Hi @CurlyCarl ! People on this forum seem OBSESSED with interpreting every question about the early buddhist texts as if they where just some sort of smokescreen for the REAL questions about ones personal ethics and religious practice.
I was under the (OBVIOUSLY FALSE) impression that this forum was devoted to the study of the early Buddhist textual material on its own merits, not as the ground for (interminable) discussions of contemporary ethics and religious practice.
I realise now that while occasional discussions of textual matters do occur, the vast majority of posters prefer to talk about their own religious and personal ethics/practices and theories, with teh EBTS used as the prefered “background” material for winning points ofr or against the arguments about the contemporary issues.
A PERFECT example of this was the thread about diet in early Buddhism where the people who used textual evidence to deduce that the early followers where most likely omnivores where almost immediately attacked as immoral and hostile anti-buddhists who where defending industrial agricultural practices.

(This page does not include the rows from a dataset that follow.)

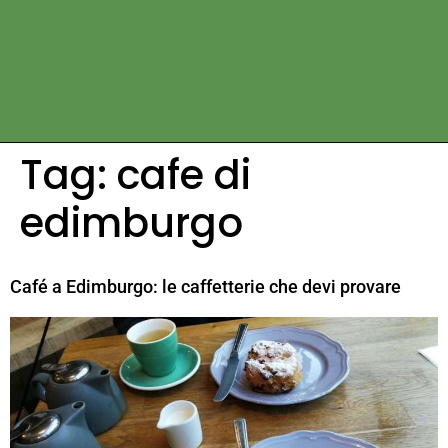
Tag:
cafe di
edimburgo
Café a Edimburgo: le caffetterie che devi provare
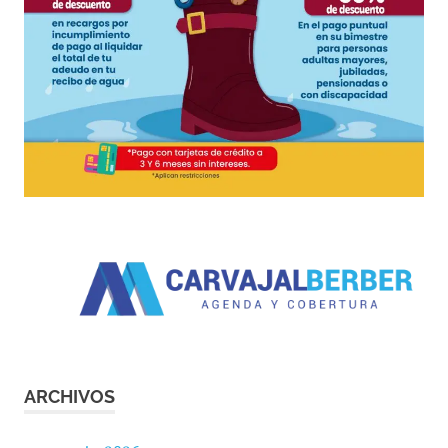
ARCHIVOS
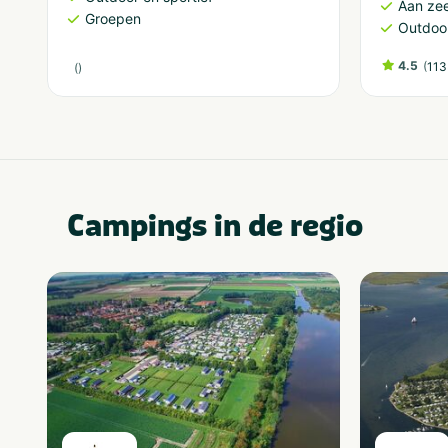
Aan ze
Groepen
Outdoor
4.5
(
113
(
)
Campings in de regio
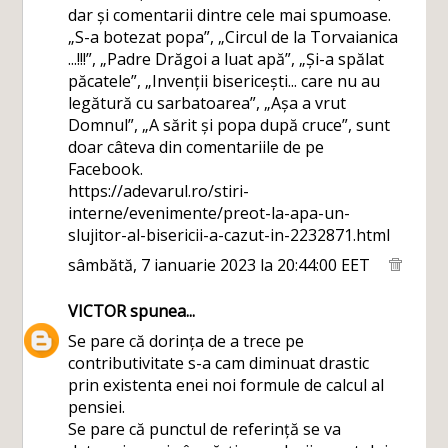
dar și comentarii dintre cele mai spumoase.
„S-a botezat popa”, „Circul de la Torvaianica
...!!!”, „Padre Drăgoi a luat apă”, „Și-a spălat
păcatele”, „Invenții bisericești... care nu au
legătură cu sarbatoarea”, „Așa a vrut
Domnul”, „A sărit și popa după cruce”, sunt
doar câteva din comentariile de pe
Facebook.
https://adevarul.ro/stiri-
interne/evenimente/preot-la-apa-un-
slujitor-al-bisericii-a-cazut-in-2232871.html
sâmbătă, 7 ianuarie 2023 la 20:44:00 EET
VICTOR
spunea...
Se pare că dorința de a trece pe
contributivitate s-a cam diminuat drastic
prin existenta enei noi formule de calcul al
pensiei.
Se pare că punctul de referință se va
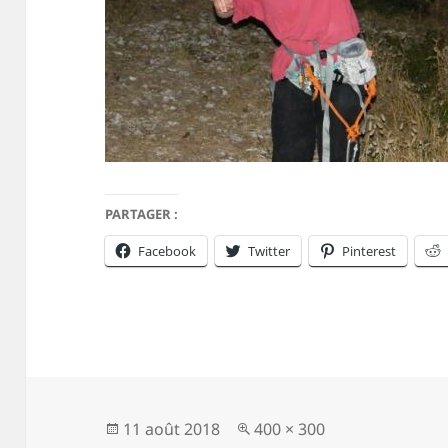
PARTAGER :
Facebook
Twitter
Pinterest
Publié
Taille
11 août 2018
400 × 300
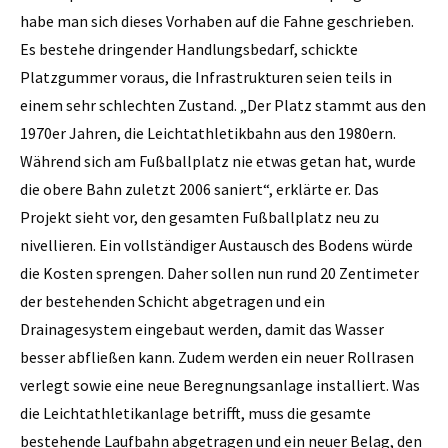
habe man sich dieses Vorhaben auf die Fahne geschrieben.
Es bestehe dringender Handlungsbedarf, schickte
Platzgummer voraus, die Infrastrukturen seien teils in
einem sehr schlechten Zustand. „Der Platz stammt aus den
1970er Jahren, die Leichtathletikbahn aus den 1980ern.
Während sich am Fußballplatz nie etwas getan hat, wurde
die obere Bahn zuletzt 2006 saniert“, erklärte er. Das
Projekt sieht vor, den gesamten Fußballplatz neu zu
nivellieren. Ein vollständiger Austausch des Bodens würde
die Kosten sprengen. Daher sollen nun rund 20 Zentimeter
der bestehenden Schicht abgetragen und ein
Drainagesystem eingebaut werden, damit das Wasser
besser abfließen kann. Zudem werden ein neuer Rollrasen
verlegt sowie eine neue Beregnungsanlage installiert. Was
die Leichtathletikanlage betrifft, muss die gesamte
bestehende Laufbahn abgetragen und ein neuer Belag, den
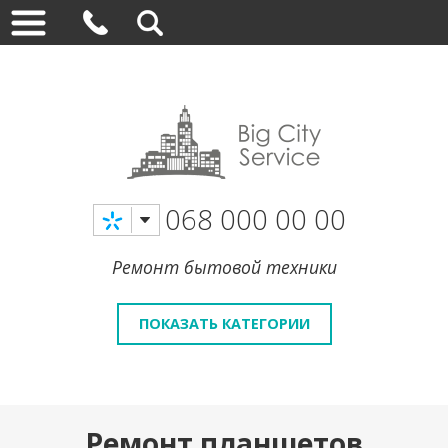
068 000 00 00
Ремонт бытовой техники
ПОКАЗАТЬ КАТЕГОРИИ
Ремонт планшетов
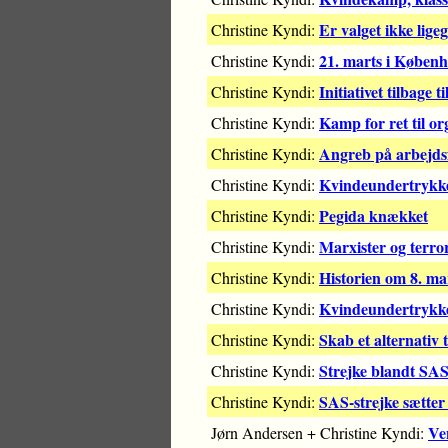
Er valget ikke lige
Christine Kyndi:
21. marts i Københ
Christine Kyndi:
Initiativet tilbage t
Christine Kyndi:
Kamp for ret til or
Christine Kyndi:
Angreb på arbejdsf
Christine Kyndi:
Kvindeundertrykke
Christine Kyndi:
Pegida knækket
Christine Kyndi:
Marxister og terro
Christine Kyndi:
Historien om 8. ma
Christine Kyndi:
Kvindeundertrykkel
Christine Kyndi:
Skab et alternativ 
Christine Kyndi:
Strejke blandt SAS
Christine Kyndi:
SAS-strejke sætter
Christine Kyndi:
Ve
Jørn Andersen + Christine Kyndi:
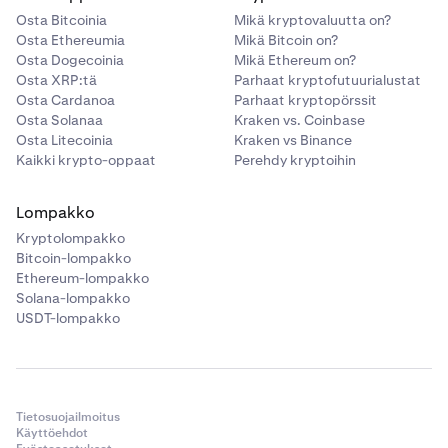
Osta Bitcoinia
Mikä kryptovaluutta on?
Osta Ethereumia
Mikä Bitcoin on?
Osta Dogecoinia
Mikä Ethereum on?
Osta XRP:tä
Parhaat kryptofutuurialustat
Osta Cardanoa
Parhaat kryptopörssit
Osta Solanaa
Kraken vs. Coinbase
Osta Litecoinia
Kraken vs Binance
Kaikki krypto-oppaat
Perehdy kryptoihin
Lompakko
Kryptolompakko
Bitcoin-lompakko
Ethereum-lompakko
Solana-lompakko
USDT-lompakko
Tietosuojailmoitus
Käyttöehdot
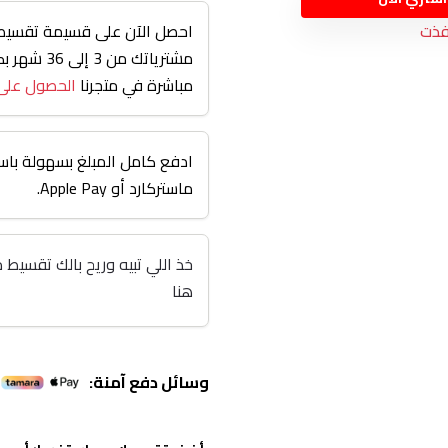
فذت
احصل الآن على قسيمة تقسيط 
مشترياتك من
مباشرة في متجرنا
الحصول على
ادفع كامل المبلغ بسهولة باست
ماستركارد أو Apple Pay.
هنا
وسائل دفع آمنة:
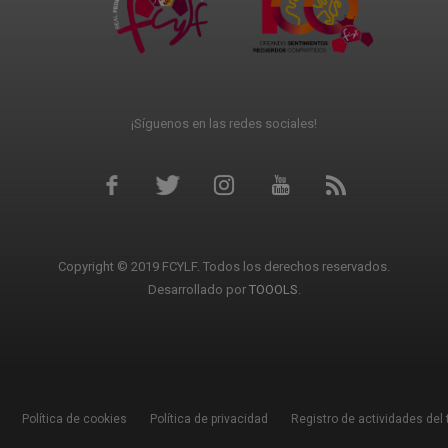
¡Síguenos en las redes sociales!
Copyright © 2019 FCYLF. Todos los derechos reservados.
Desarrollado por
TOOOLS
.
Política de cookies
Política de privacidad
Registro de actividades del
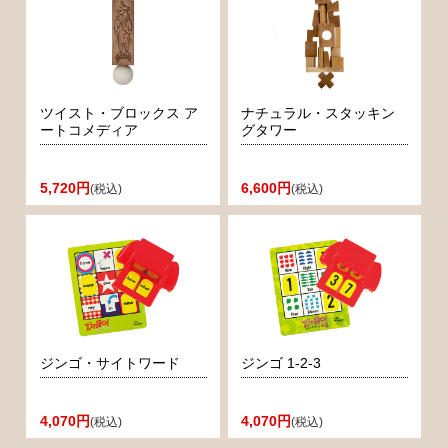
ツイスト・ブロックス ア
ナチュラル・スタッキン
ートコメディア
グタワー
5,720円
6,600円
(税込)
(税込)
ジンゴ・サイトワード
ジンゴ 1-2-3
4,070円
4,070円
(税込)
(税込)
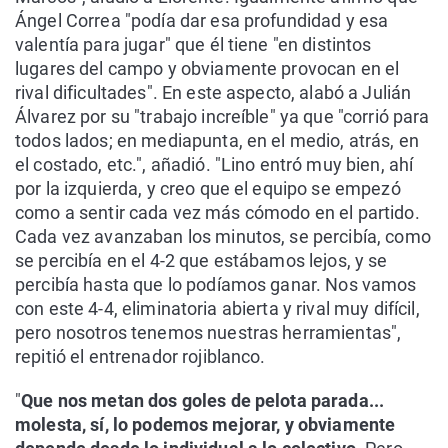
Ángel Correa "podía dar esa profundidad y esa
valentía para jugar" que él tiene "en distintos
lugares del campo y obviamente provocan en el
rival dificultades". En este aspecto, alabó a Julián
Álvarez por su "trabajo increíble" ya que "corrió para
todos lados; en mediapunta, en el medio, atrás, en
el costado, etc.", añadió. "Lino entró muy bien, ahí
por la izquierda, y creo que el equipo se empezó
como a sentir cada vez más cómodo en el partido.
Cada vez avanzaban los minutos, se percibía, como
se percibía en el 4-2 que estábamos lejos, y se
percibía hasta que lo podíamos ganar. Nos vamos
con este 4-4, eliminatoria abierta y rival muy difícil,
pero nosotros tenemos nuestras herramientas",
repitió el entrenador rojiblanco.
"
Que nos metan dos goles de pelota parada...
molesta, sí, lo podemos mejorar, y obviamente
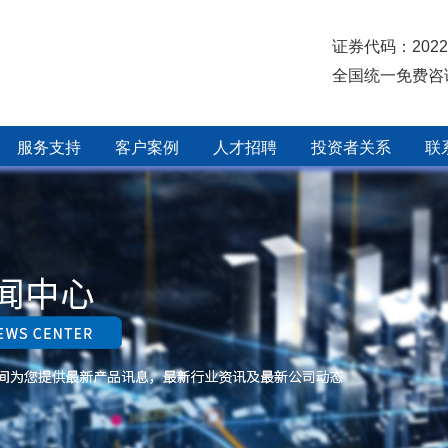
证券代码：2022
全国统一免费咨
服务支持
客户案例
人才招聘
投资者关系
联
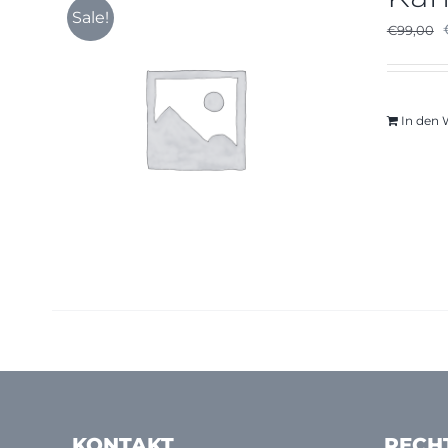
Sale!
€
99,00
In den
KONTAKT
RECH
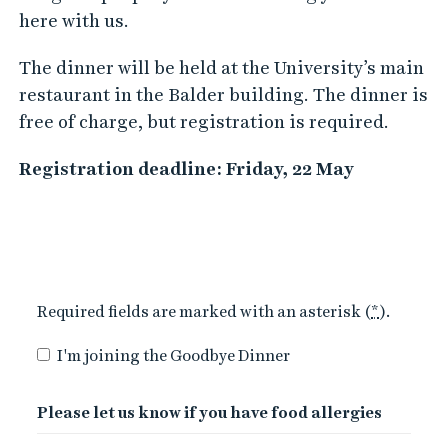
here with us.
The dinner will be held at the University’s main
restaurant in the Balder building. The dinner is
free of charge, but registration is required.
Registration deadline: Friday, 22 May
Required fields are marked with an asterisk (
*
).
I'm joining the Goodbye Dinner
Please let us know if you have food allergies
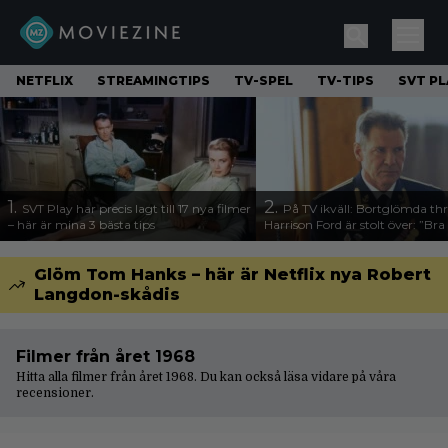
NETFLIX
STREAMINGTIPS
TV-SPEL
TV-TIPS
SVT PL
1.
2.
SVT Play har precis lagt till 17 nya filmer
På TV ikväll: Bortglömda thr
– här är mina 3 bästa tips
Harrison Ford är stolt över: ”Bra
Glöm Tom Hanks – här är Netflix nya Robert
Langdon-skådis
Filmer från året 1968
Hitta alla filmer från året 1968. Du kan också läsa vidare på våra
recensioner
.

Here in this thread also, my question was ENTIRELY motivated by a seeming “tension” between the notion that lay followers where in effect held to a much higher standard than monastics when it came to killing living beings, which struck me as odd since it appeared quite impractical given what we know about Indian society at the time.
I speculated that one reason might be that the word in the pancasila was incorrectly glossed. This speculation seems pretty thoroughly falsified at this point thanks to the poster who provided the sanskrit cognates.
This had and has NOTHING TO DO with my personal ethics, which, apart from the fact that I have been known to occasionally eat meat and that I do not find many of the arguments of vegetarians completely convincing, this forum knows NOTHING ABOUT.
For the record I am something of a pacifist and have been known to put up with flies and mosquitos in situations where many people would not. I am not sure if this is because of the Budda’s teaching or if its more that I was drawn to the teaching because of my instinctive sympathy towards pacifism. (a third possibility is that both my sympathy for pacifism and my interest in buddhism emanate form a past life where I was both).
The upshot is that I am interested in the EBT’s primarily from their own point of view, because I want to make sense of them on their own terms, not because I want to decode a set of religious instructions, I actually think that paying attention, reducing the hatred and lust and delusion in your heart, and trying not to be selfish are easily sufficient by themselves for more than a lifetime of spiritual practice, and not only does one not need the EBT’s to get these ideas, one probably doesn’t even need Buddhism, pretty much every religion and several of the better known philosophies all give this advice both in the past and now.
SO again, the reason I am researching and reading the EBT’s is not because I find myself confused about what I should or shouldn’t do or how I should or shouldn’t practice, I study them because i find them INTERESTING.
For example it seems pretty clear that the pancasila is based on the shorter section on ethics of the sekkha patipada, with the prohibition on harming plants and seeds replaced with a prohibition on alcohol (which some people claim was practically unknown in the Buddhas time)
This is in itself interesting as if the plants and seeds rule was applied to the laity then they would all starve and die which implies that the original system was more or less wholly aimed at monastics and makes the reception of lay ethics in pre-Ashokan times a quite mysterious and interesting subject.
SO in summary, it’s not so much that people here irritate me becasue they disagree with my musings on the EBT’s, its that they sort of completely ignore them and rush to answer (kind of personal) questions I never asked and if I did want to ask it would definitely not be something I would ask strangers on the internet.
So I just wish people would read my questions and respond to them on their own terms, not read them, translate them into whatever they thing i’m “really” asking about and answer that.
As for your actual question, I think killing a person is worse than killing a mosquito, and from my weak familiarity the Vinaya agrees with me, but from my reading of certain suttas it is much less clear there, and that is why I asked my question in the first place.